- Native name: Ігор Андрійович Довгань
- Born: Ihor Andriyovych Dovhan 2 August 1966 (age 59) Soviet Union
- Allegiance: Ukraine
- Branch: Ukrainian Ground Forces
- Service years: ????-present
- Rank: Lieutenant general
- Conflicts: Russo-Ukrainian war

= Ihor Dovhan =

Ihor Andriyovych Dovhan (Ukrainian: Ігор Андрійович Довгань; born 2 August 1966), is a Ukrainian army officer who served as the commander of the Operational Command West from 2015 to 2017.

==Biography==

Ihor Dovhan was born on 2 August 1966.

In December 2012, Colonel Dovhan became the Deputy Chief of Staff of the 6th Guards Army Corps of the Ground Forces of the Armed Forces of Ukraine.

in August 2014, Dovhan was promoted as a major general.

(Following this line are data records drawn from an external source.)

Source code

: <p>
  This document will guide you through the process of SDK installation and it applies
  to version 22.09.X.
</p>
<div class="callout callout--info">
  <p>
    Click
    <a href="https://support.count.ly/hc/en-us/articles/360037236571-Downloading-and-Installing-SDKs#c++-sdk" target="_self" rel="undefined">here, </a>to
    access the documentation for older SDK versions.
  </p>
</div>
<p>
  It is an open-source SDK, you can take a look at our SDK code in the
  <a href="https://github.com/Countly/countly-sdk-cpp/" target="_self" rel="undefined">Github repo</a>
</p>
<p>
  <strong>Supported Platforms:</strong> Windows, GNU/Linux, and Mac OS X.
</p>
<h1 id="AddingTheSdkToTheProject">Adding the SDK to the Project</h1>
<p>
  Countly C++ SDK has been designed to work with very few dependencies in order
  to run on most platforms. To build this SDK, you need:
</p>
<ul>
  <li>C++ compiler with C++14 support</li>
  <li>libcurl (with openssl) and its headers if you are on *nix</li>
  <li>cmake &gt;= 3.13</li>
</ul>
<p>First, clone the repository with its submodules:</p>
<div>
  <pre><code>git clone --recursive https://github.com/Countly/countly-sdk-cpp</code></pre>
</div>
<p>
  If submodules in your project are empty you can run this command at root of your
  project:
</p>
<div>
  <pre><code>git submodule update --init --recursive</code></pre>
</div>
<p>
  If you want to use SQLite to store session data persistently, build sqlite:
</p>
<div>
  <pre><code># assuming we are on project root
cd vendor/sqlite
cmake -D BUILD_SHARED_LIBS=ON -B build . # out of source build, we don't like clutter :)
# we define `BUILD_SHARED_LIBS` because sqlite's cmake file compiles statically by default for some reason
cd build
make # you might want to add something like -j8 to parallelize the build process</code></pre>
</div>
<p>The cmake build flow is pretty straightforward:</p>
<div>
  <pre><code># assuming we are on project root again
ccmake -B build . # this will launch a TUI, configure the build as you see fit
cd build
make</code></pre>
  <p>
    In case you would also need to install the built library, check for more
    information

In May 2015, Dovhan became the commander of the Operational Command West. In December 2016, he was promoted to lieutenant general.

On 23 March 2017, he was dismissed and had been replaced by his successor, Oleksandr Pavlyuk.

On 7 March 2019, he became the chief of staff is the first deputy commander of the Ground Forces of the Armed Forces of Ukraine.

As of 2021, he is the Chief of the Joint Staff of the Command of the Joint Defense Forces of the Armed Forces of Ukraine.

On 2 July 2024, the Russian government placed Dovhan in a wanted list.